BANGKOK. Das thailändisches Militär vermutet, dass Ausländer kambodschanische Drohnen steuern. In den Funkgesprächen während des jüngsten Grenzkonflikts war Englisch zu hören.
Die thailändische Armee vermutet, dass englischsprachige Ausländer die kambodschanischen Bomberdrohnen steuern, die während der andauernden Grenzkonflikte thailändische Streitkräfte angegriffen haben.
Das für den Nordosten Thailands zuständige 2. Armeegebiet äußerte am Donnerstagmorgen auf seiner Facebook-Seite Zweifel daran, dass kambodschanische Soldaten die Drohnen steuerten.
Es hieß, das Wort „fertig“ sei während einer Funkverbindung zu hören gewesen, als Bomber-Drohnenangriffe stattfanden.

Das für den Nordosten Thailands zuständige 2. Armeegebiet äußerte am Donnerstagmorgen auf seiner Facebook-Seite Zweifel daran, dass kambodschanische Soldaten die Drohnen steuerten.
Eine Grafik des Zweiten Armeebereichs zeigt Erkenntnisse über kambodschanische Drohnenangriffe auf thailändische Soldaten, die am Donnerstag auf der Facebook-Seite des Bereichs veröffentlicht wurden.
Zudem wurde festgestellt, dass genau zu dem Zeitpunkt, als die Selbstmordangriffe mit Drohnen aufhörten, Motorradfahrer in der Nähe der Hügel gesehen wurden. Solche Sichtungen ereigneten sich in der Gegend von Chong An Ma in der Provinz Ubon Ratchathani.
Anfang des Jahres kursierten in den sozialen Medien Gerüchte, dass Ausländer, möglicherweise Russen, den kambodschanischen Kriegseinsatz unterstützten.

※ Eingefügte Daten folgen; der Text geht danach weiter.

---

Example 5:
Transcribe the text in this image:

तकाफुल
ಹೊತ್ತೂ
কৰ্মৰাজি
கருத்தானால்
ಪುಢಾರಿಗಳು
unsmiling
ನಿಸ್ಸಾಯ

Auslöser war offenbar ein Foto, das zwei große, kräftige Männer in Militärkleidung mit einer Gruppe kambodschanischer Soldaten zeigte.
General Nattaphon Narkphanit, der damalige stellvertretende Verteidigungsminister, sagte, eine erste Untersuchung habe ergeben, dass es sich bei den beiden um kambodschanische Unteroffiziere handele, die gleichzeitig Sportler und YouTuber seien.
Er sagte damals auch, dass die Armee keine Beweise für russischsprachige Kommunikation während der kambodschanischen Militäroperationen gefunden habe, die Untersuchungen aber noch andauerten.
Bei den von Kambodscha eingesetzten Bomberdrohnen handelt es sich um First-Person-View-Drohnen (FPV), die 82-mm-Mörsergranaten tragen und über Glasfaserverbindungen gesteuert werden, teilte der 2. Armeebereich mit.
Bei jedem Angriff wird eine Bomberdrohne von einer langsamer fliegenden Zielidentifizierungsdrohne unterstützt.
Die Armee erklärte, dass Selbstmorddrohnen eingesetzt wurden, um die vorderen und hinteren Öffnungen thailändischer Bunker anzugreifen, damit Splitter die in Deckung gehenden Soldaten verletzen.